Exercise goal: Copy out exactly the lines beginning with the one that contains "list [354, 1386, 1100, 1472]" and ending at the last line of the listing, skipping any pictures.

Material provided:
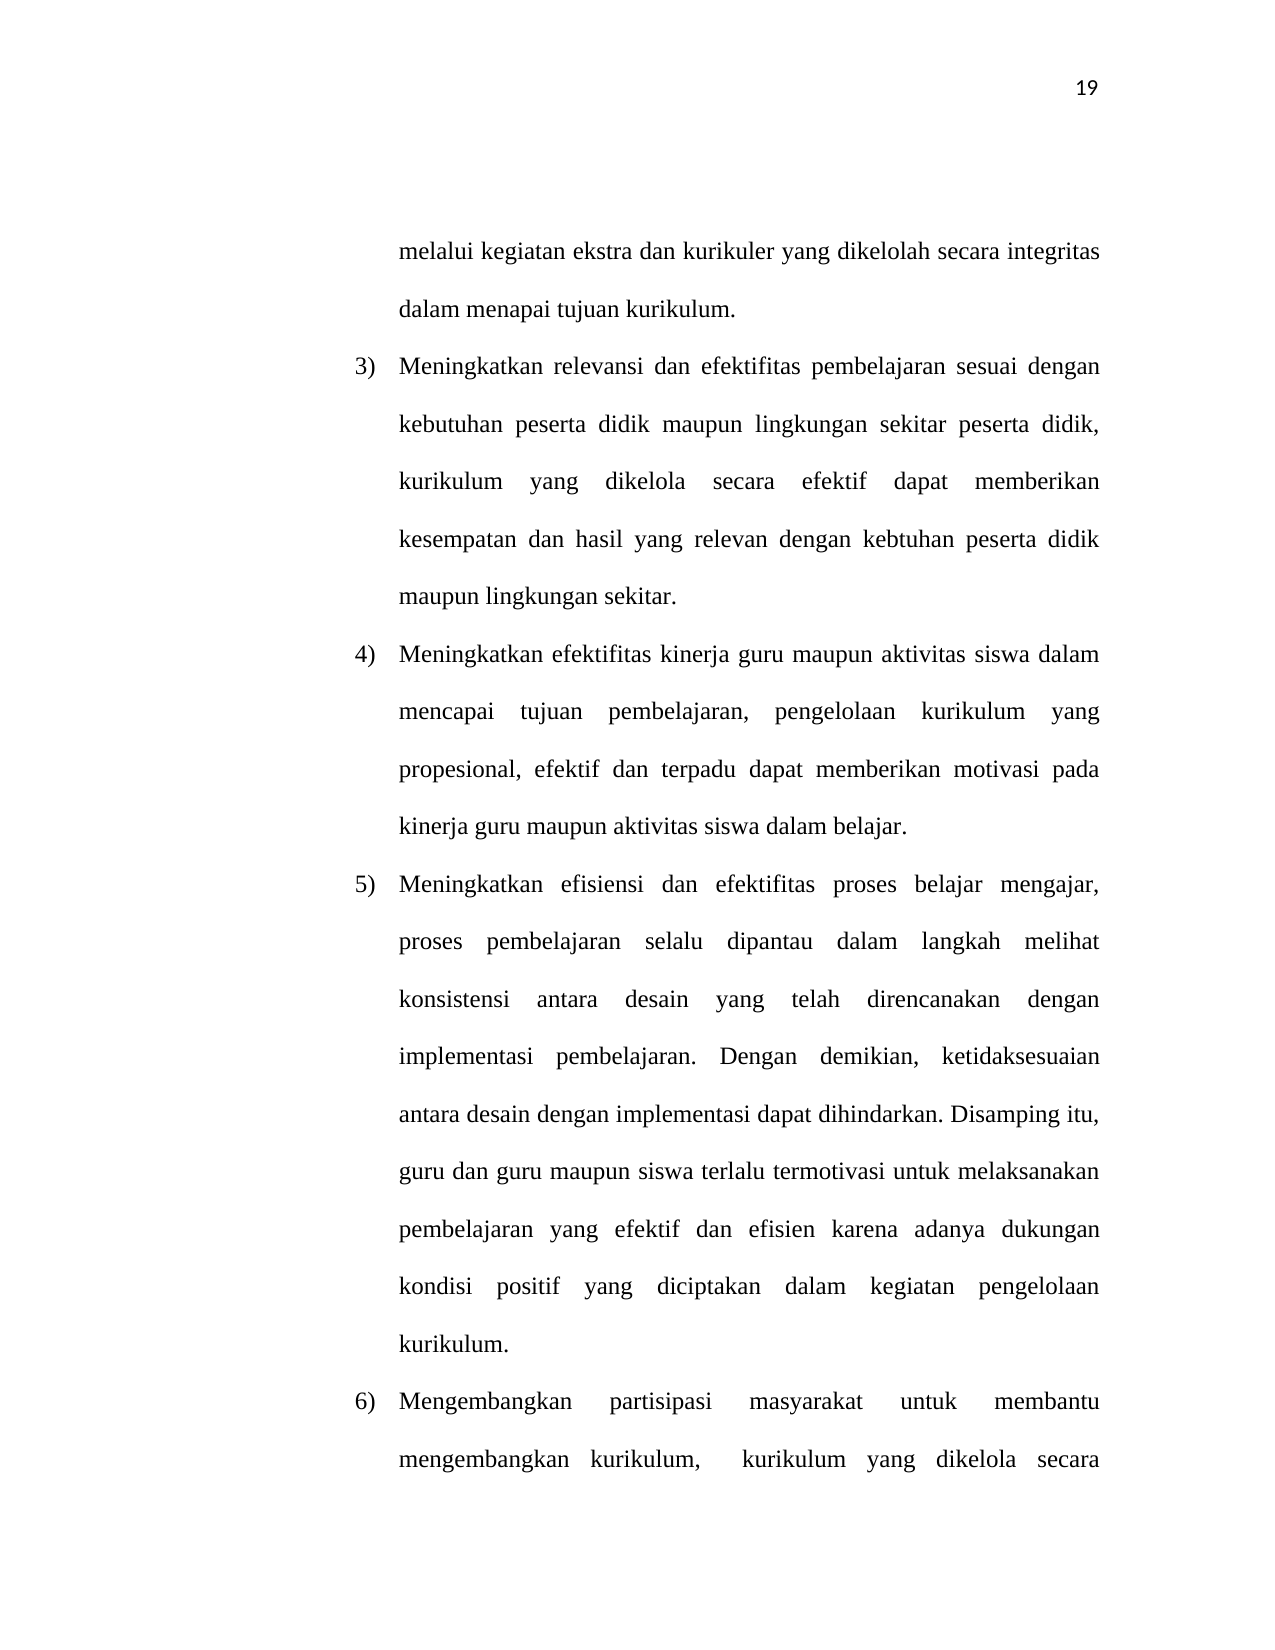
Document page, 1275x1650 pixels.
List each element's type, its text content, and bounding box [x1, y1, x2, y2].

list Meningkatkan efektifitas kinerja guru maupun aktivitas siswa dalam mencapai tujuan pembelajaran, pengelolaan kurikulum yang propesional, efektif dan terpadu dapat memberikan motivasi pada kinerja guru maupun aktivitas siswa dalam belajar. [354, 639, 1100, 840]
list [354, 236, 1100, 322]
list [354, 1386, 1100, 1472]
list Meningkatkan relevansi dan efektifitas pembelajaran sesuai dengan kebutuhan peserta didik maupun lingkungan sekitar peserta didik, kurikulum yang dikelola secara efektif dapat memberikan kesempatan dan hasil yang relevan dengan kebtuhan peserta didik maupun lingkungan sekitar. [354, 351, 1100, 610]
list Meningkatkan efisiensi dan efektifitas proses belajar mengajar, proses pembelajaran selalu dipantau dalam langkah melihat konsistensi antara desain yang telah direncanakan dengan implementasi pembelajaran. Dengan demikian, ketidaksesuaian antara desain dengan implementasi dapat dihindarkan. Disamping itu, guru dan guru maupun siswa terlalu termotivasi untuk melaksanakan pembelajaran yang efektif dan efisien karena adanya dukungan kondisi positif yang diciptakan dalam kegiatan pengelolaan kurikulum. [354, 869, 1100, 1357]
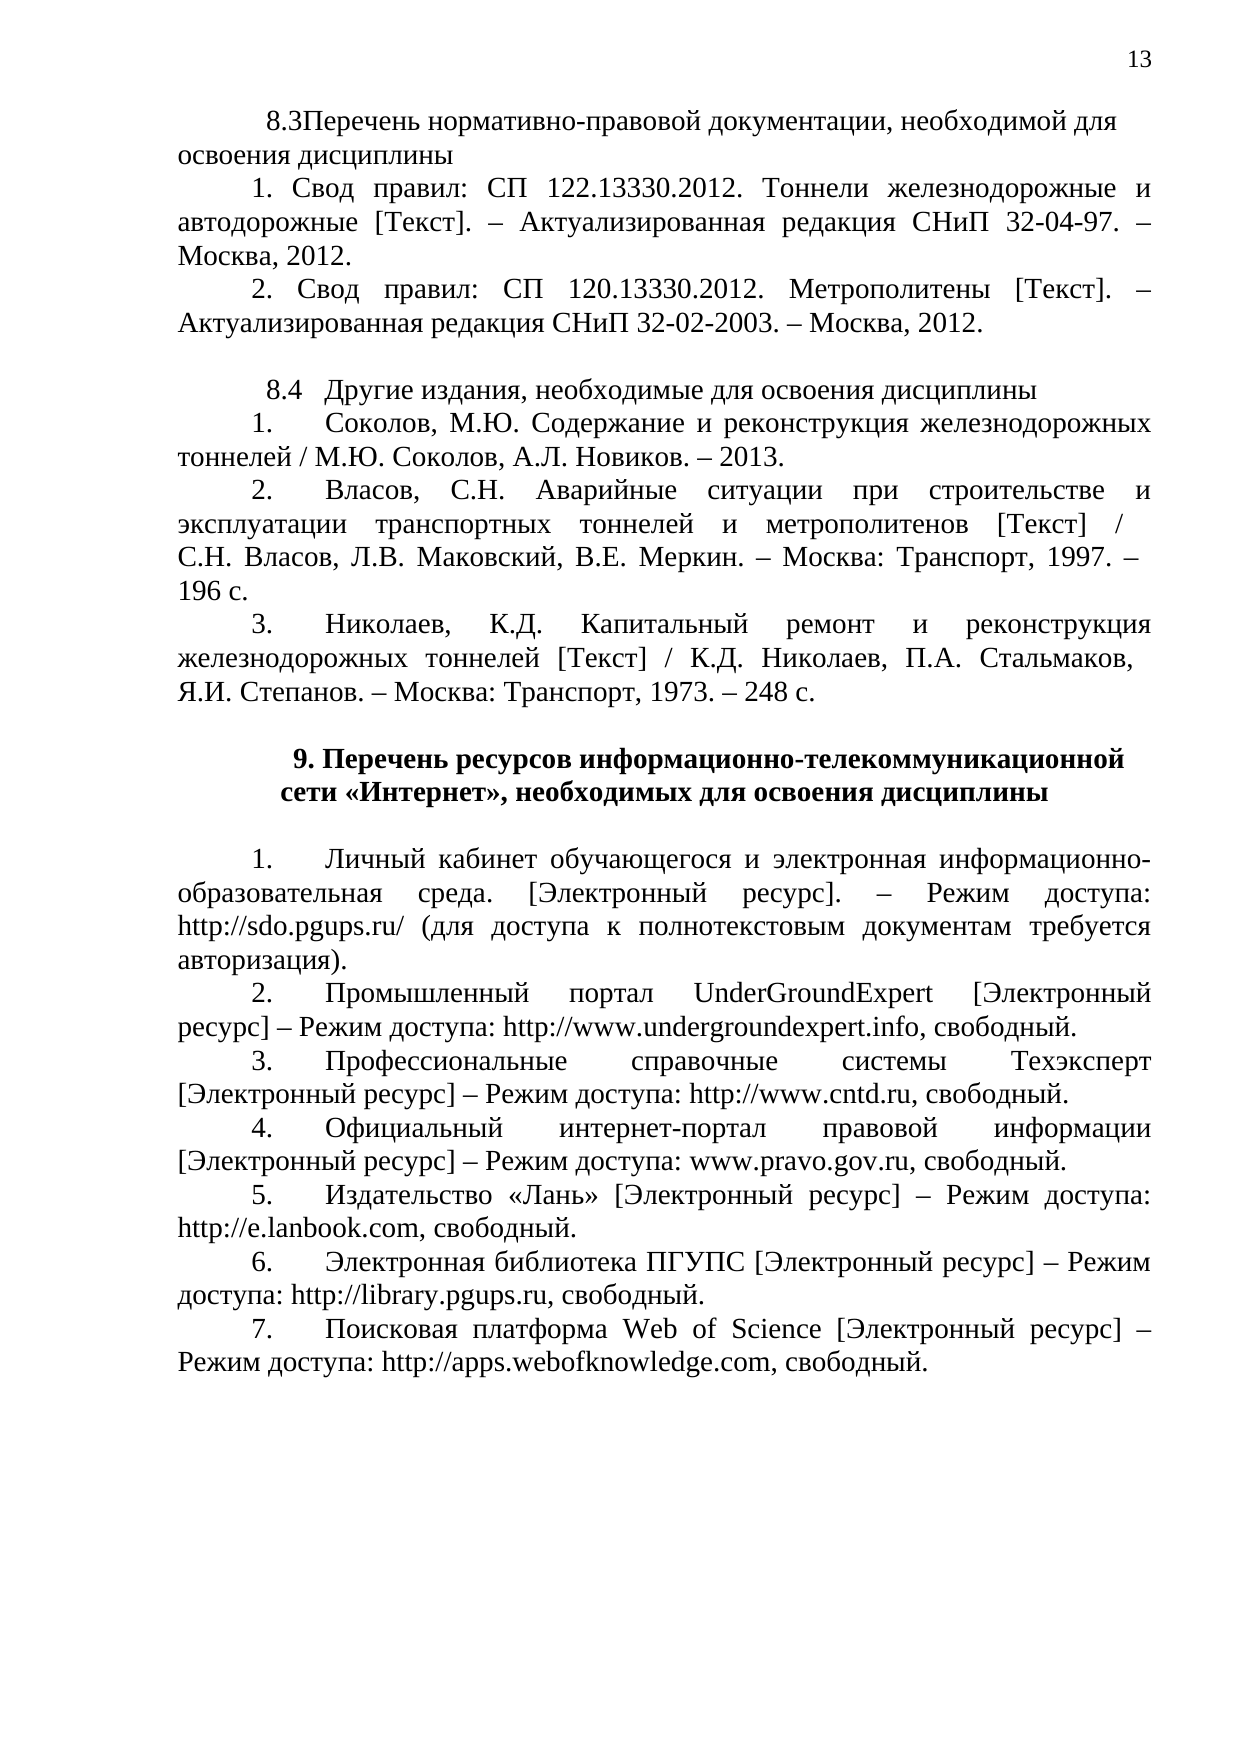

Task response:
list [354, 1386, 1100, 1472]
list Meningkatkan relevansi dan efektifitas pembelajaran sesuai dengan kebutuhan peserta didik maupun lingkungan sekitar peserta didik, kurikulum yang dikelola secara efektif dapat memberikan kesempatan dan hasil yang relevan dengan kebtuhan peserta didik maupun lingkungan sekitar. [354, 351, 1100, 610]
list Meningkatkan efisiensi dan efektifitas proses belajar mengajar, proses pembelajaran selalu dipantau dalam langkah melihat konsistensi antara desain yang telah direncanakan dengan implementasi pembelajaran. Dengan demikian, ketidaksesuaian antara desain dengan implementasi dapat dihindarkan. Disamping itu, guru dan guru maupun siswa terlalu termotivasi untuk melaksanakan pembelajaran yang efektif dan efisien karena adanya dukungan kondisi positif yang diciptakan dalam kegiatan pengelolaan kurikulum. [354, 869, 1100, 1357]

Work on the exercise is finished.